Huang Hai-Qiang, Zhang Xi, Xu Zhi-Xiu, Su Juan, Yan Shi-Kai, Zhang Wei-Dong
Department of Natural Medicinal Chemistry, School of Pharmacy, Second Military Medical University, Shanghai, China.
J Pharm Biomed Anal. 2009 May 1;49(4):1048-55. doi: 10.1016/j.jpba.2009.01.011. Epub 2009 Jan 20.

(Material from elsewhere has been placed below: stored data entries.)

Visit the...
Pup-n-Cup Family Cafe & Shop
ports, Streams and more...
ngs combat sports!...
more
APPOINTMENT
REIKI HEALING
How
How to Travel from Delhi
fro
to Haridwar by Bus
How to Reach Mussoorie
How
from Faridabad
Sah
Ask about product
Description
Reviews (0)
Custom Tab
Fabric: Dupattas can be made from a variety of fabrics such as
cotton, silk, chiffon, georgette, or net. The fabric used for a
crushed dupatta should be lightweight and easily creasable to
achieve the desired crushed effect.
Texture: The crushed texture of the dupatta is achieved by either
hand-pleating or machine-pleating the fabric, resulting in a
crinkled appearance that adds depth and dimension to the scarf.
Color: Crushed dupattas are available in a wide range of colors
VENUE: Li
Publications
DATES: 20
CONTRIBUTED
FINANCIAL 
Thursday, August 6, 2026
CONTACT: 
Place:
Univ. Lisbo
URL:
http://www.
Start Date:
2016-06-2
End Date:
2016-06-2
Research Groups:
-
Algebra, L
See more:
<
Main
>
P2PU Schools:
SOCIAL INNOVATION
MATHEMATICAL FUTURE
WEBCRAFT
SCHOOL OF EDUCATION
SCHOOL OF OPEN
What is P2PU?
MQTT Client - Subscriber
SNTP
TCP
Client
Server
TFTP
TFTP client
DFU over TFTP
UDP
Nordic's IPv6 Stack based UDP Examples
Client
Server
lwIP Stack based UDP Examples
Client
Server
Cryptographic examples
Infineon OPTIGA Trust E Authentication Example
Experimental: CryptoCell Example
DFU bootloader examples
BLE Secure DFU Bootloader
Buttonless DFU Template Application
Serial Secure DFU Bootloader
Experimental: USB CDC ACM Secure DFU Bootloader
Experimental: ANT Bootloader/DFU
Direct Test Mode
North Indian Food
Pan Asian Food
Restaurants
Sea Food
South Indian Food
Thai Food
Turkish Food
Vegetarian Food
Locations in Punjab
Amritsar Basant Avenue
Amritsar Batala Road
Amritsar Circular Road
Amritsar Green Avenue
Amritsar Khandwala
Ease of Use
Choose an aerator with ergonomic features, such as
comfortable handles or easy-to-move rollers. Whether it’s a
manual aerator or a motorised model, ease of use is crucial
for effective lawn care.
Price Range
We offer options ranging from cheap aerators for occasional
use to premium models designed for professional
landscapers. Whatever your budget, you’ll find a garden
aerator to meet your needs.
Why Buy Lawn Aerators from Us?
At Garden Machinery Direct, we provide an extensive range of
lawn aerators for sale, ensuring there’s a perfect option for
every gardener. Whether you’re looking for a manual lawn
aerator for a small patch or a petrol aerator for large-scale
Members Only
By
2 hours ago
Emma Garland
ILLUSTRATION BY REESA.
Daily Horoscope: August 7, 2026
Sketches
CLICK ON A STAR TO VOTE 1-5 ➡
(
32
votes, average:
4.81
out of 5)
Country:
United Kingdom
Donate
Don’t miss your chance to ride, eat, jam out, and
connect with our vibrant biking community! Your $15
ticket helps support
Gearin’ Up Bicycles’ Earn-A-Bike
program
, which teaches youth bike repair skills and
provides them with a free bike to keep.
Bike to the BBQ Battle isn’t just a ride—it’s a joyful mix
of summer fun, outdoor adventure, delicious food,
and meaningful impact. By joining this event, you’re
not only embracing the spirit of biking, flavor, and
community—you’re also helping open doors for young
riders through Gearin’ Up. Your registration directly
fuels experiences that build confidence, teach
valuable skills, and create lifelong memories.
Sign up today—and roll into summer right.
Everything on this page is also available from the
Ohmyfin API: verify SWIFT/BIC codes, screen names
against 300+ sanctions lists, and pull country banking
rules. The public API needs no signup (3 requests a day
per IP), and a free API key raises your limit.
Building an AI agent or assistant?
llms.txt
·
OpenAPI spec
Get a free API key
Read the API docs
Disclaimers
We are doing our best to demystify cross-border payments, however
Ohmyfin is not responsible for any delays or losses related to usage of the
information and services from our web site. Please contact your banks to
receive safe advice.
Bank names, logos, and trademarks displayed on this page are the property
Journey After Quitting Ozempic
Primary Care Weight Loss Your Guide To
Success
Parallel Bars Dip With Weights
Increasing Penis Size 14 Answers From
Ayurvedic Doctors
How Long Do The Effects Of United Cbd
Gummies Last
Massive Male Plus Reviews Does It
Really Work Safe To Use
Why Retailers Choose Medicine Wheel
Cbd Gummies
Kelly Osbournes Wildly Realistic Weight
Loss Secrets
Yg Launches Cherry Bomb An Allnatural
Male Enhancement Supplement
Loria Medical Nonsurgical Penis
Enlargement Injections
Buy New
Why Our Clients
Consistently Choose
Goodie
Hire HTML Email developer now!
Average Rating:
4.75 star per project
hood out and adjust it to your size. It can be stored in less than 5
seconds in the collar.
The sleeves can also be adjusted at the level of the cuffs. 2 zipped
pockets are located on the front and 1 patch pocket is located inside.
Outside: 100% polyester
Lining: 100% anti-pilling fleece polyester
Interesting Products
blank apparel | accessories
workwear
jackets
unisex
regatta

A rapid resolution liquid chromatography coupled with evaporative light scattering detection method was established for simultaneous determination of six saikosaponins, namely saikosaponin a, saikosaponin c, saikosaponin d, 6''-O-acetylsaikosaponin a, 3''-O-acetylsaikosaponin d and 6''-O-acetylsaikosaponin d in Bupleurum. The analysis was performed by using an Agilent Zorbax SB-C18 column (1.8 microm, 3.0 mm x 50 mm i.d.) at gradient elution of water and acetonitrile, and the saikosaponins were well separated within 12 min, which provided about a fourfold reduction in analysis time by comparing a conventional high performance liquid chromatography method. Owing to their low ultraviolet absorption, the saikosaponins were detected by evaporative light scattering. The standard curves to quantify the saikosaponins were constructed by the log-log plot, which showed good linearity with the correlation coefficients exceeding 0.9954. The detection limits and quantification limits ranged in 8.38-25.00 microg/mL and 25.13-45.00 microg/mL, respectively. Satisfactory intra-day and inter-day precisions were achieved with the relative standard deviation (R.S.D.) less than 6.58%, and the average recoveries obtained were in the range of 96.9-100.4%. In addition, MeOH-1.0% (v/v) pyridine was found to be the best the extraction solvent when compared to MeOH and MeOH-1.0% (v/v) ammonia water. A total of 23 samples of roots of Bupleurum from different species or locations were examined with this analytical method, and their chemical profiles provided information for the chemotaxonomic investigation. The results demonstrated that the analytical method is highly effective for the quality evaluation of Bupleurum species.
建立了一种快速液相色谱-蒸发光散射检测法,用于同时测定柴胡中6种柴胡皂苷,即柴胡皂苷a、柴胡皂苷c、柴胡皂苷d、6''-O-乙酰基柴胡皂苷a、3''-O-乙酰基柴胡皂苷d和6''-O-乙酰基柴胡皂苷d。采用Agilent Zorbax SB-C18柱(1.8μm,3.0mm×50mm内径),以水和乙腈为流动相进行梯度洗脱,12分钟内柴胡皂苷得到良好分离,与传统高效液相色谱法相比,分析时间缩短了约四倍。由于柴胡皂苷紫外吸收低,采用蒸发光散射检测器进行检测。通过对数-对数图构建柴胡皂苷定量标准曲线,线性关系良好,相关系数均大于0.9954。检测限和定量限分别为8.38-25.00μg/mL和25.13-45.00μg/mL。日内和日间精密度良好,相对标准偏差(R.S.D.)小于6.58%,平均回收率为96.9-100.4%。此外,与甲醇和甲醇-1.0%(v/v)氨水相比,甲醇-1.0%(v/v)吡啶是最佳提取溶剂。采用该分析方法对23个不同品种或产地的柴胡根样品进行了检测,其化学图谱为化学分类学研究提供了信息。结果表明,该分析方法对柴胡属植物的质量评价具有高效性。